Poster Presentation Australian Marine Sciences Association 2026 Conference

Reconstructing Shark Trajectories From Noisy Argos Telemetry Using Convex Optimisation (139483)

Jack N Jenkins 1
  1. School of Computing , Australian National University , Acton, ACT, Australia

Argos satellite telemetry is an important tool for studying marine animal movement, but the resulting locations are often irregularly spaced and contain high measurement uncertainty, making trajectory reconstruction difficult.

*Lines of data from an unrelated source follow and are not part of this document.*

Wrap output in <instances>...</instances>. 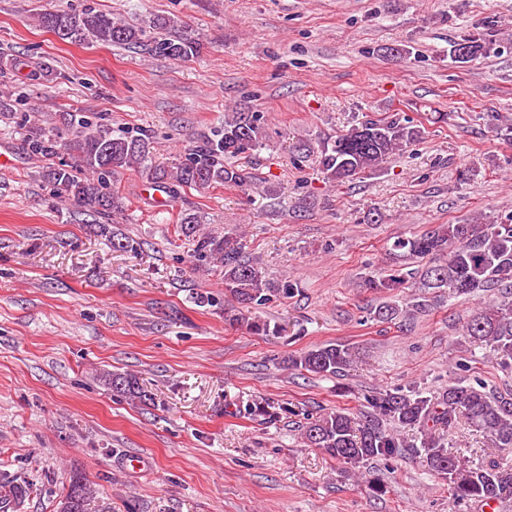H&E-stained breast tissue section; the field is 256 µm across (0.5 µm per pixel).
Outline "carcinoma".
<instances>
[{"mask_svg": "<svg viewBox=\"0 0 512 512\" xmlns=\"http://www.w3.org/2000/svg\"><path fill=\"white\" fill-rule=\"evenodd\" d=\"M38 22L70 43L135 48L145 39L144 29L91 9L46 11L39 14ZM467 42L471 52L461 57L454 48L451 54L455 60L464 62L492 49L484 39L469 38ZM203 48L200 39L184 36L153 41L154 53L179 61L199 54ZM67 126L72 133L67 139L54 137L36 125L27 126L24 144L34 155L59 159L44 173L54 195L104 219L90 224L93 233L109 238L113 250L133 256L138 255L139 245L120 230L110 228V222L124 209L123 197L112 185V175L120 171L142 172L153 186L173 198L187 188L205 191L227 183L239 186L245 184V176L234 160L260 148L265 138L263 114L237 112L186 148L176 171L169 172L148 164L151 136L146 132L115 136L77 112L69 114ZM421 135L418 127L397 114L360 122L322 149L324 178L345 182L366 172H378L392 154L416 143ZM180 230L192 239L197 260L224 263V288L243 308L249 310L273 297L294 292L295 284L268 279L262 267L244 258L236 235L200 234L196 218L189 216L180 219ZM392 250L409 259H427L429 265L365 278L366 286L376 290H391L418 279L421 294L414 298L411 309L384 302L375 310V316L382 321L391 322L411 310L426 311L431 294L465 296L497 289L512 295V224H441L415 237L395 240ZM462 335L489 348L502 369L512 370V299L490 302L467 321ZM355 359L354 348L336 343L292 355L288 366L337 378L345 375ZM104 382L116 397L152 400L151 393L132 374L109 373ZM365 402L368 411L360 423L341 408L307 419L302 426L306 443L322 449L349 469L370 460L395 459L408 449L447 482L457 503L486 504L512 497V465L498 460L471 465L465 457L448 452L447 438L463 416L473 427L488 433L495 447L512 453V398L493 393L477 378L467 385L452 384L436 396H426L415 387L375 389L367 394ZM406 427L419 430L420 446H409L398 437L397 429ZM93 502L90 484L75 475L57 504V512H92Z\"/></svg>", "mask_w": 512, "mask_h": 512, "instance_id": "carcinoma-1", "label": "carcinoma"}]
</instances>
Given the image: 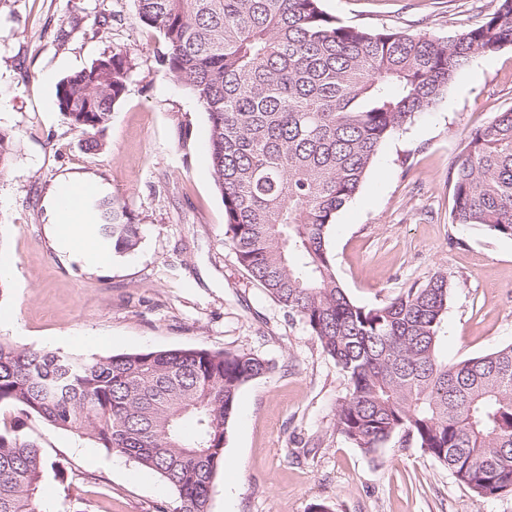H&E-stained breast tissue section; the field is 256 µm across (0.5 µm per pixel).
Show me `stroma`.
Returning <instances> with one entry per match:
<instances>
[{
  "label": "stroma",
  "instance_id": "obj_1",
  "mask_svg": "<svg viewBox=\"0 0 512 512\" xmlns=\"http://www.w3.org/2000/svg\"><path fill=\"white\" fill-rule=\"evenodd\" d=\"M495 0H321L348 25L449 38L479 24ZM129 51L127 91L104 146L60 113L56 87L96 59ZM160 34L135 0H0V128L15 136L0 174V337L69 352L202 346L254 353L272 366L239 395L211 512H512V496L481 498L448 469L398 441L377 456L335 427L347 381L298 318L251 279L224 236L212 176L208 115L158 62ZM512 109V45L476 57L443 99L386 140L329 235L336 277L375 307L432 275L451 285L439 353L451 362L512 344V240L454 223L452 173L467 136ZM87 182L118 199L145 232L137 246L89 262L81 241L56 237L63 186ZM27 426L62 460L81 512H157L174 492L156 473L92 441Z\"/></svg>",
  "mask_w": 512,
  "mask_h": 512
}]
</instances>
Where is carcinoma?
Returning a JSON list of instances; mask_svg holds the SVG:
<instances>
[{"instance_id": "carcinoma-1", "label": "carcinoma", "mask_w": 512, "mask_h": 512, "mask_svg": "<svg viewBox=\"0 0 512 512\" xmlns=\"http://www.w3.org/2000/svg\"><path fill=\"white\" fill-rule=\"evenodd\" d=\"M158 31L159 62L209 120V156L238 263L298 318L347 378L336 431L366 454L412 443L482 498L512 494V345L456 363L438 355L447 277L367 308L339 283L328 247L380 146L433 106L484 54L512 44V0L451 38L340 23L321 0H135ZM115 52L63 78L60 112L101 138L125 94ZM15 147L0 130V174ZM101 244L121 254L143 225L98 199ZM457 224L512 239V109L466 139L453 176ZM270 370L253 354L204 347L58 353L0 338V512H46L48 476L66 481L26 419L91 440L160 475L172 509L210 512L238 396Z\"/></svg>"}]
</instances>
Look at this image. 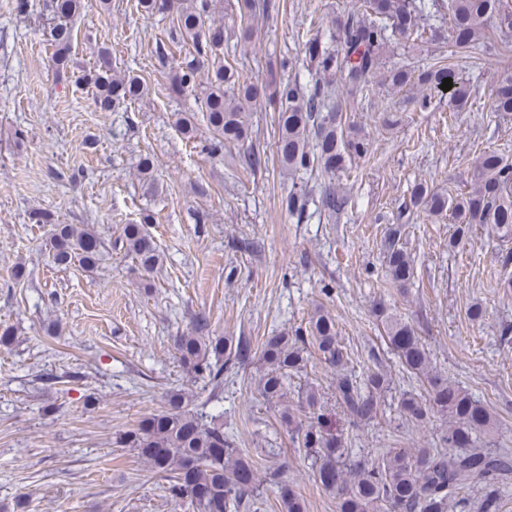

This study evaluated whether convex optimisation could reconstruct plausible tiger shark (Galeocerdo cuvier) trajectories from noisy Argos data and compared its performance with standard state-space model (SSM) baselines. Using telemetry data from sharks tracked in Shark Bay, Western Australia, trajectories were reconstructed on 6-hour and 12-hour temporal grids using two convex formulations; an uncertainty-weighted quadratic model and a Huber penalty variant, both combined with a smoothness penalty and maximum-speed constraint. These convex formulations were compared with random walk, correlated random walk, and move-persistence SSM baselines. Performance across 46 trajectory segments was assessed using a whitened sum of squared error criterion based on Argos uncertainty ellipses. Under this criterion, the 6-hour convex quadratic model performed best overall, with the lowest mean rank across all trajectory segments and the highest number of first-place performances among the models compared. The results suggest that convex optimisation provides a useful and biologically interpretable alternative for trajectory reconstruction from noisy telemetry data when performance is assessed by uncertainty-weighted agreement with Argos observations.